> _EXERCISE AIM_: Quote the records beneath, complete and exact. Leave out images.
..............................
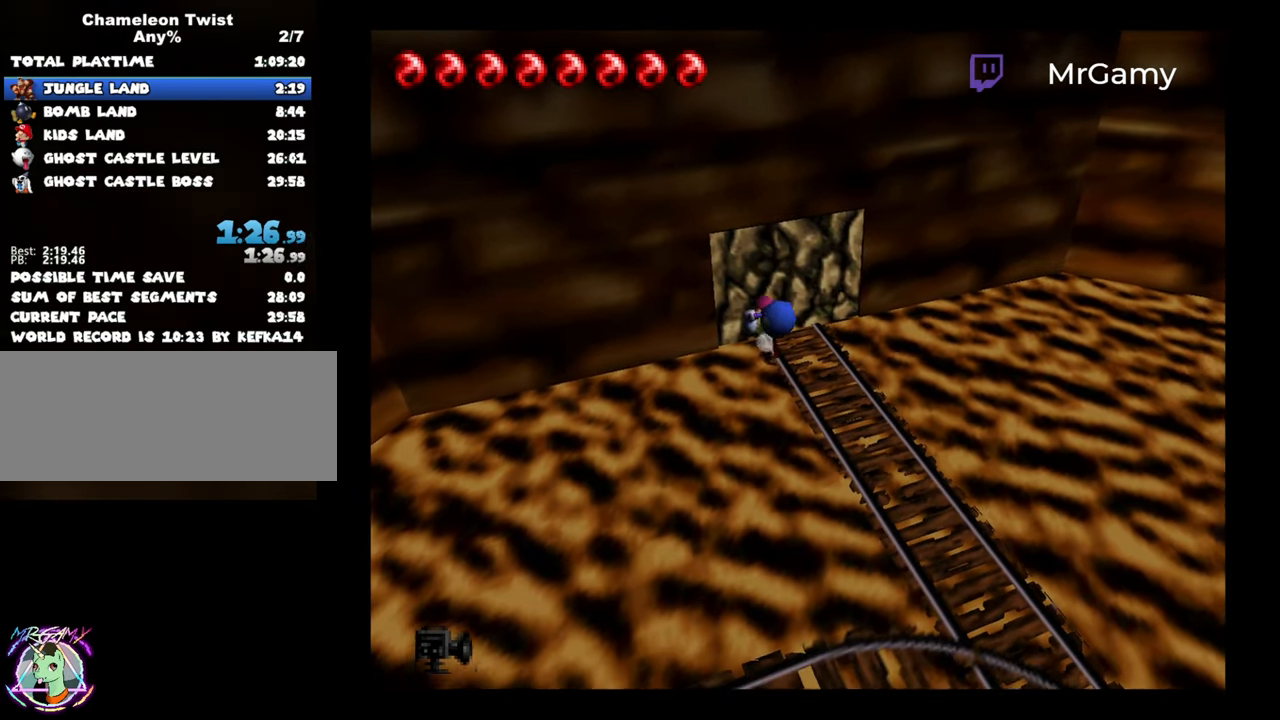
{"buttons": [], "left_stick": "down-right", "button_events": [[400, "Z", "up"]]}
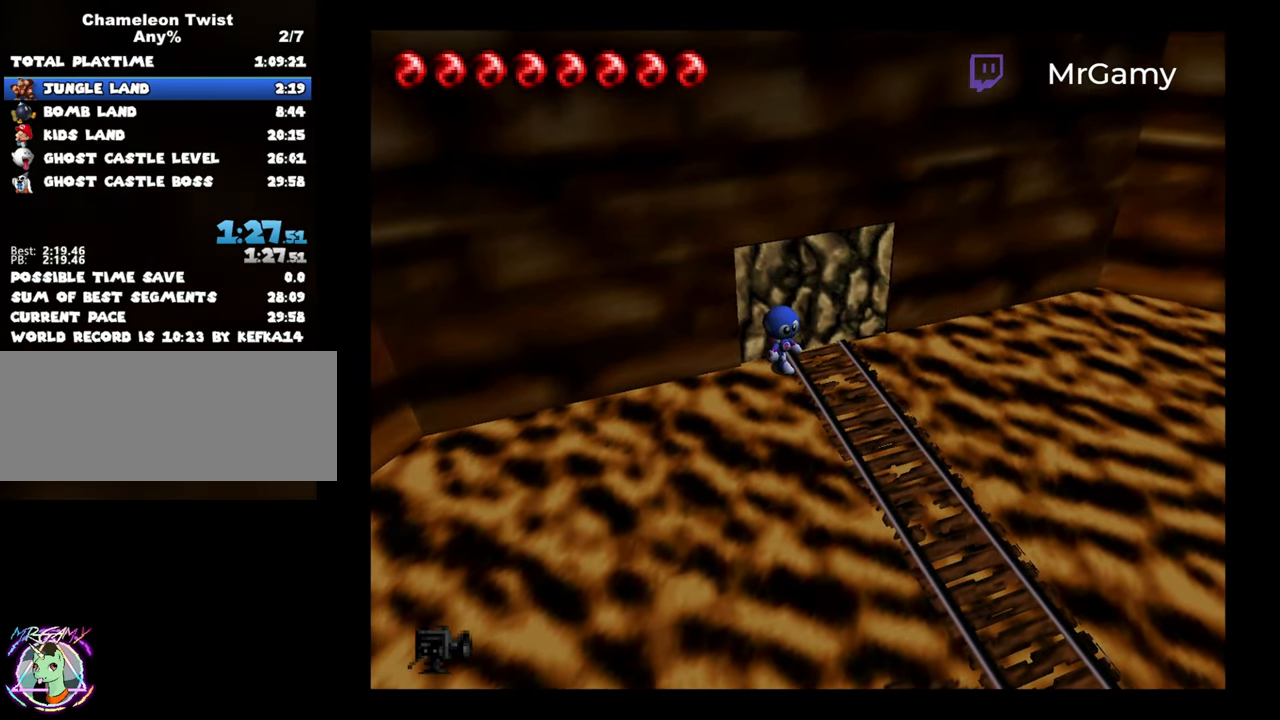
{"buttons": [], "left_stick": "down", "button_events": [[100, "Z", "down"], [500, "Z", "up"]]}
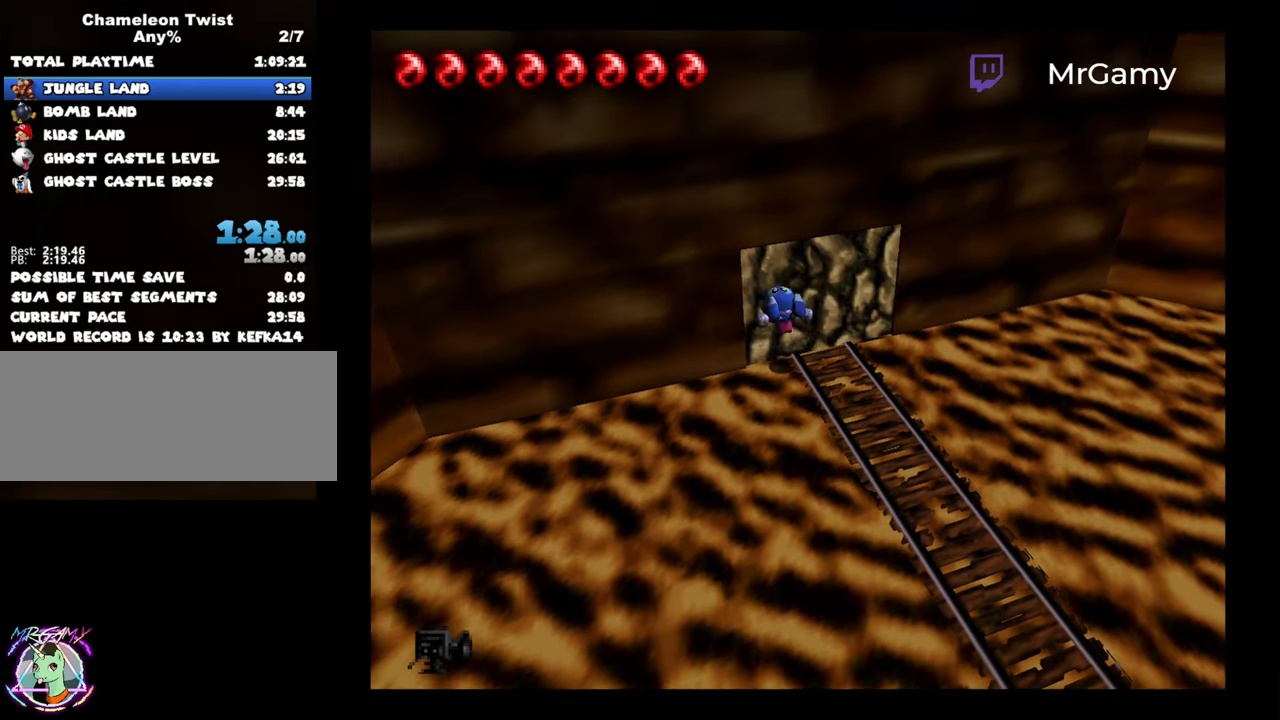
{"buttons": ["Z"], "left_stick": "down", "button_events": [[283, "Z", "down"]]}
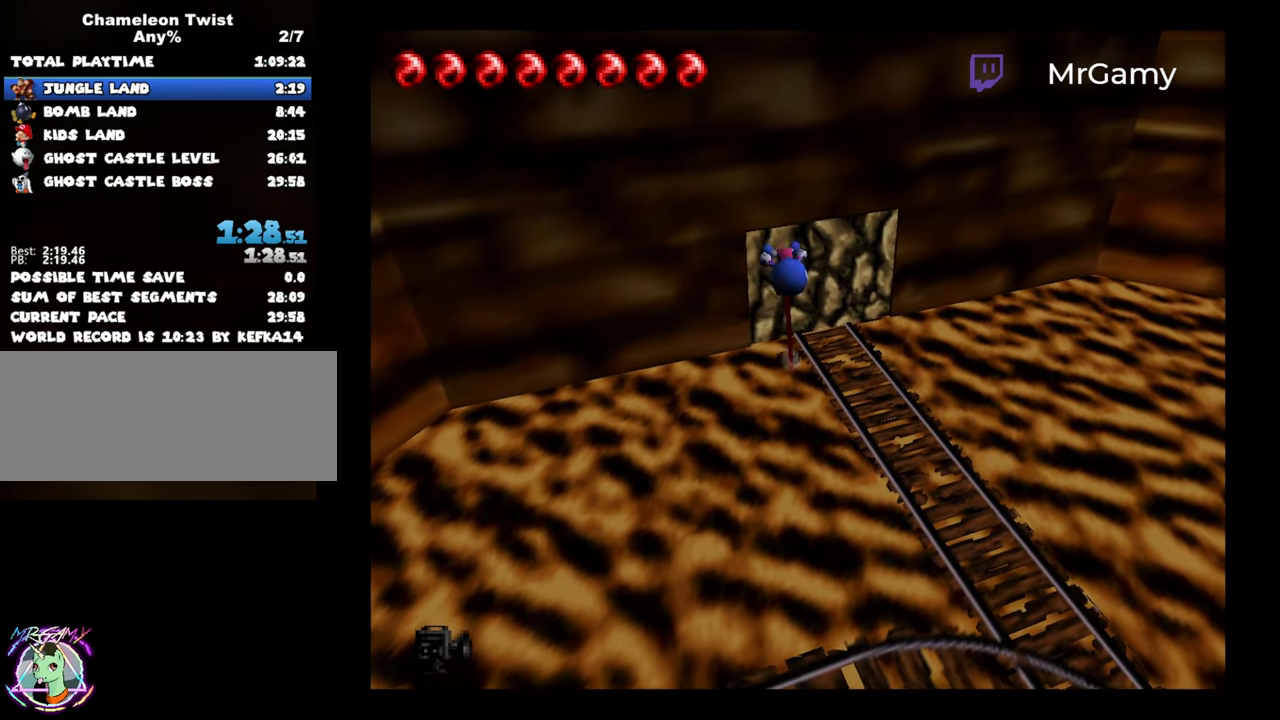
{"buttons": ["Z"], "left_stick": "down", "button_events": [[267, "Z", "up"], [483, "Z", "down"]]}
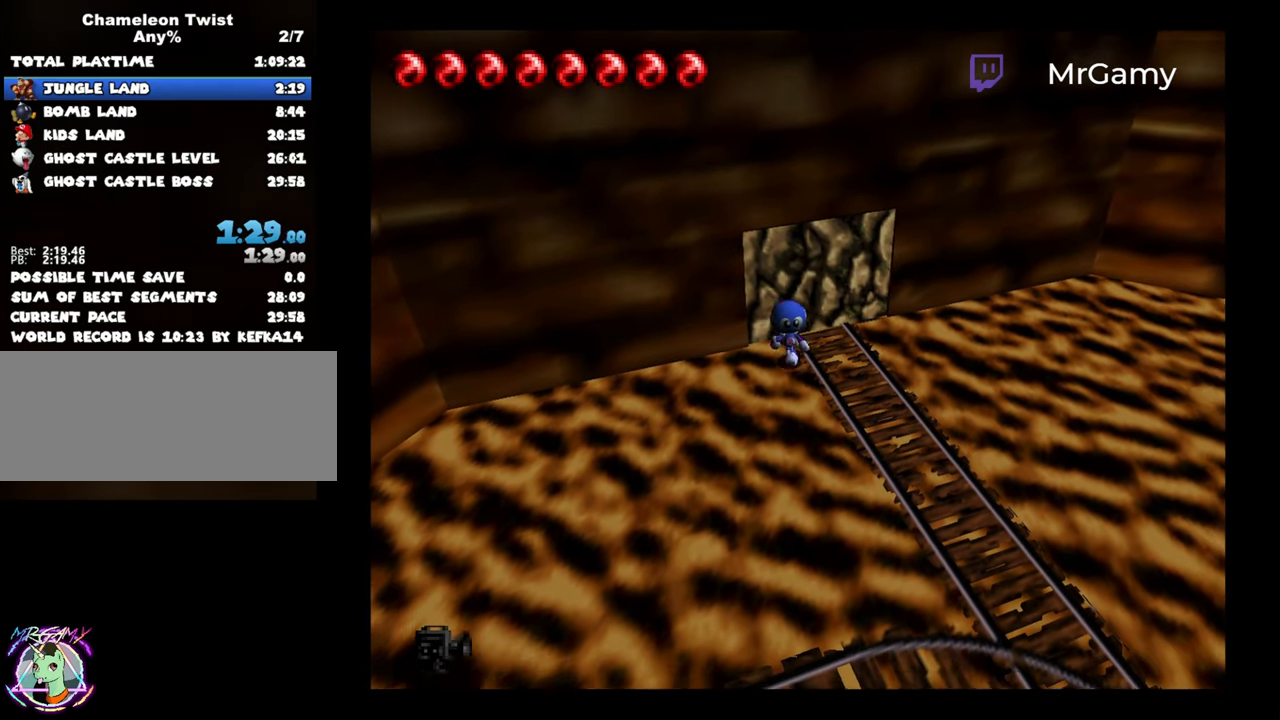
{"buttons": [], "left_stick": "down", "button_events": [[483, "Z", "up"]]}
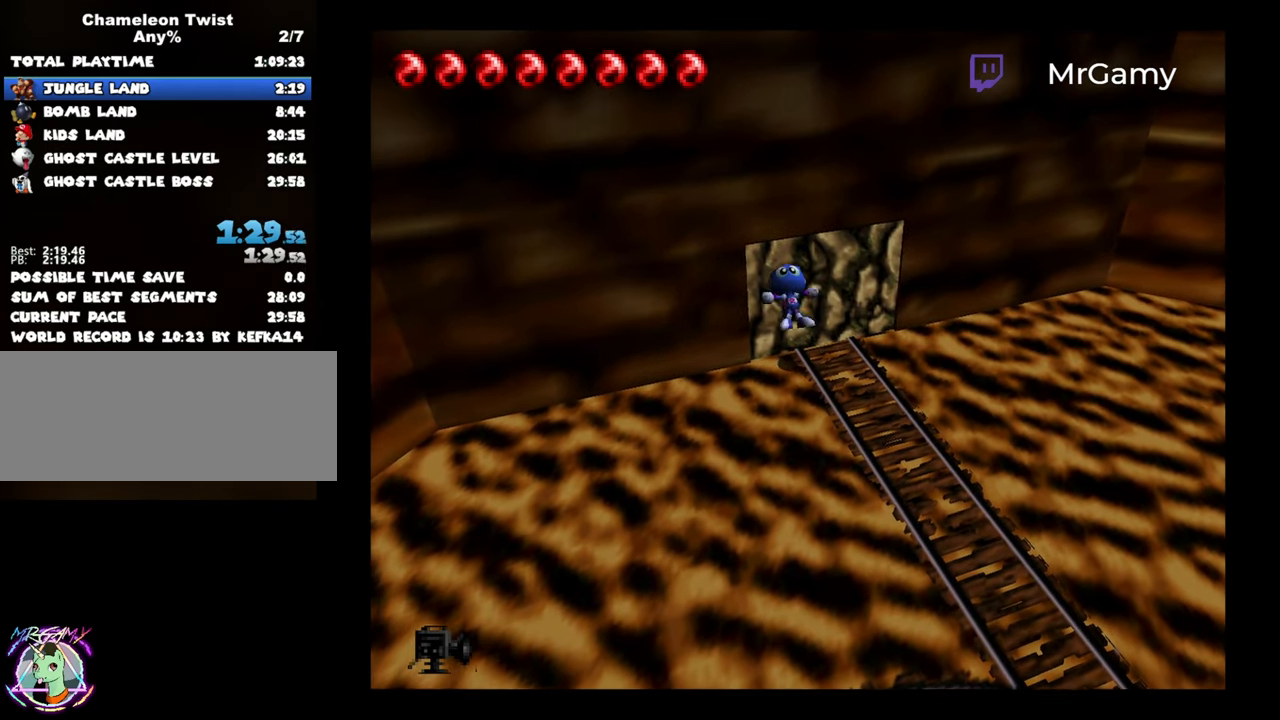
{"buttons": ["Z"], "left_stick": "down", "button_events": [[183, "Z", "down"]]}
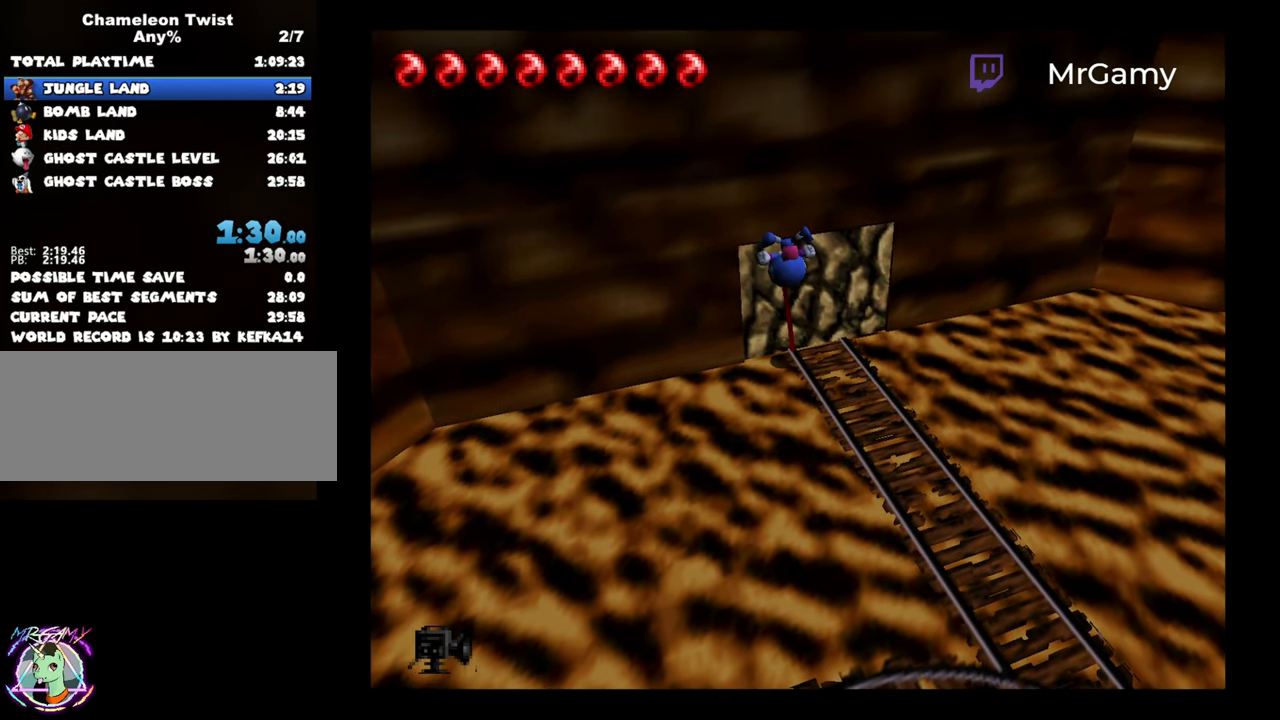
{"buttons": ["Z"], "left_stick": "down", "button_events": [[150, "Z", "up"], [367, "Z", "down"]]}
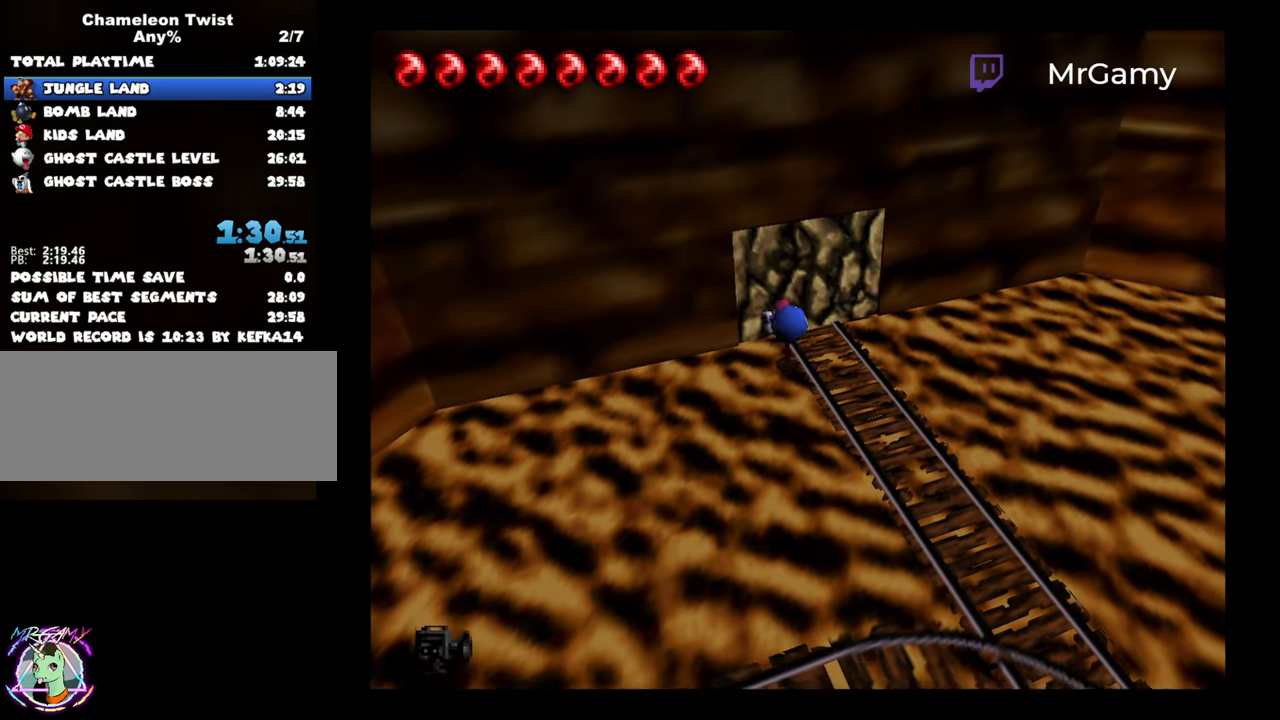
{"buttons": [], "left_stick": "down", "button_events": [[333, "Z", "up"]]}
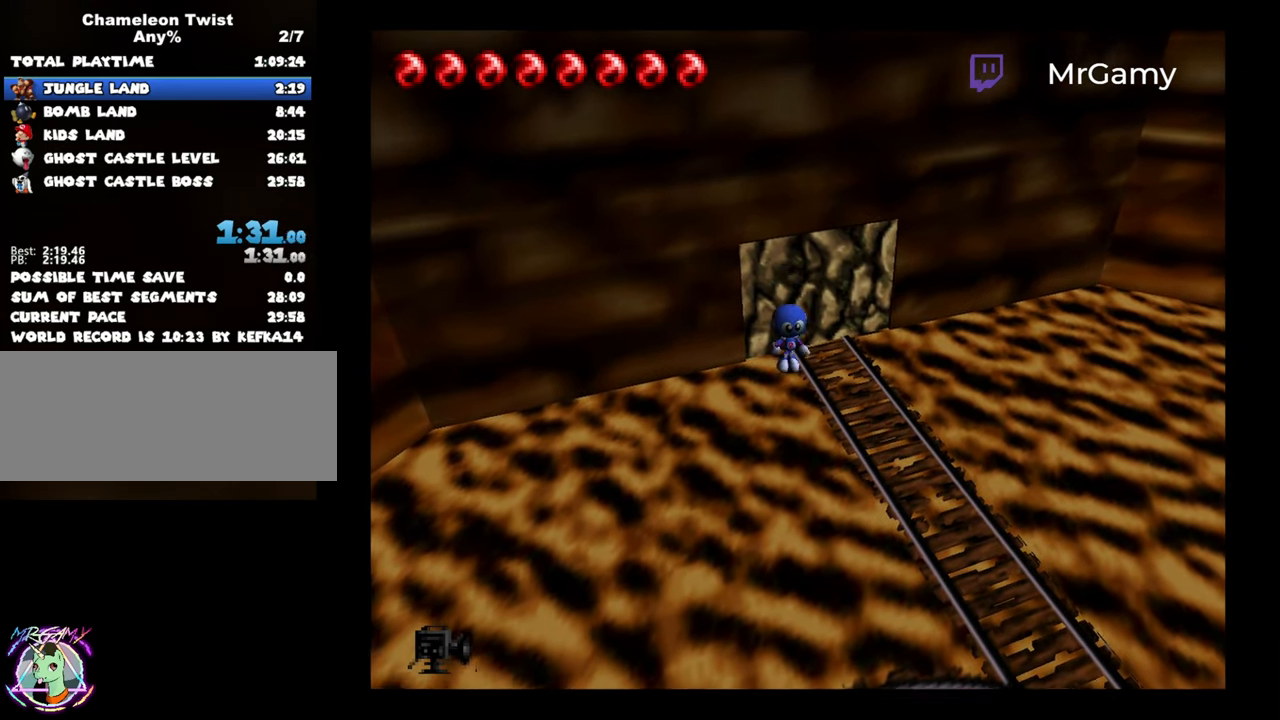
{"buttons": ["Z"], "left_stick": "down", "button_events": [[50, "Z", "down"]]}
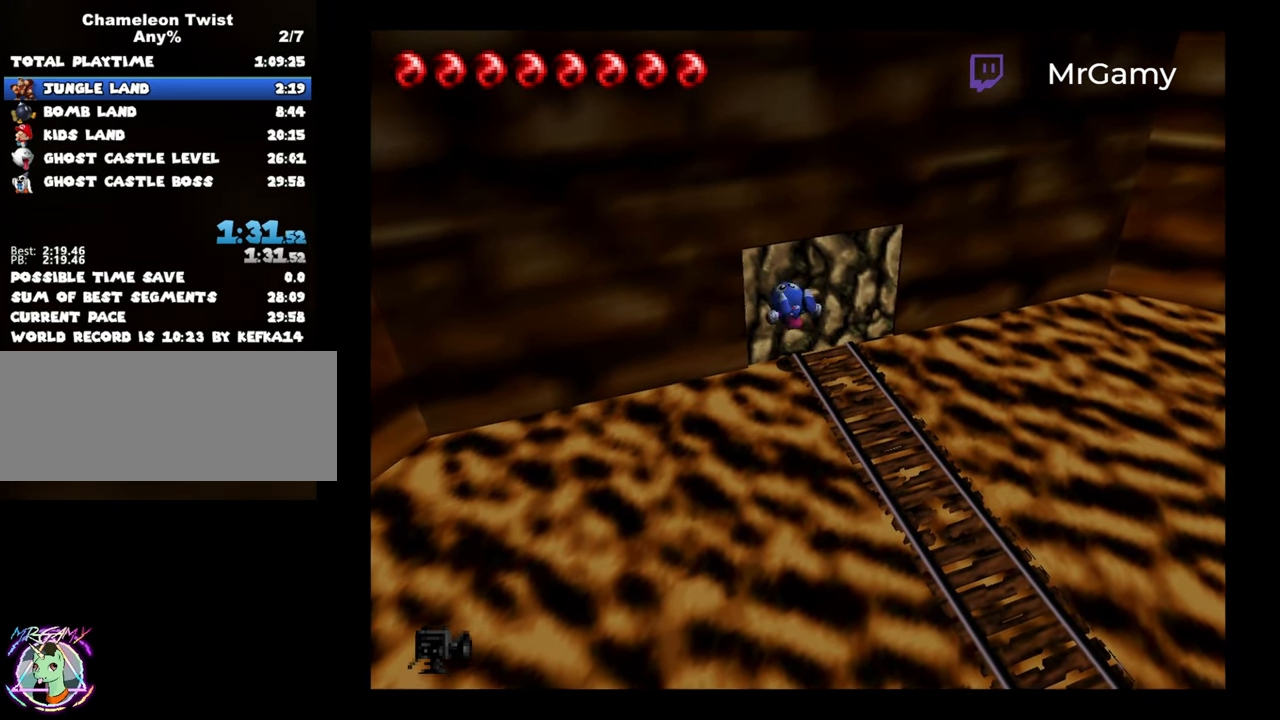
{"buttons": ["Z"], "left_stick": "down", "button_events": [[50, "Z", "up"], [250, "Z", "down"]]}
..............................
> _RESULT_:
{"buttons": [], "left_stick": "down-right", "button_events": [[400, "Z", "up"]]}
{"buttons": [], "left_stick": "down", "button_events": [[100, "Z", "down"], [500, "Z", "up"]]}
{"buttons": ["Z"], "left_stick": "down", "button_events": [[283, "Z", "down"]]}
{"buttons": ["Z"], "left_stick": "down", "button_events": [[267, "Z", "up"], [483, "Z", "down"]]}
{"buttons": [], "left_stick": "down", "button_events": [[483, "Z", "up"]]}
{"buttons": ["Z"], "left_stick": "down", "button_events": [[183, "Z", "down"]]}
{"buttons": ["Z"], "left_stick": "down", "button_events": [[150, "Z", "up"], [367, "Z", "down"]]}
{"buttons": [], "left_stick": "down", "button_events": [[333, "Z", "up"]]}
{"buttons": ["Z"], "left_stick": "down", "button_events": [[50, "Z", "down"]]}
{"buttons": ["Z"], "left_stick": "down", "button_events": [[50, "Z", "up"], [250, "Z", "down"]]}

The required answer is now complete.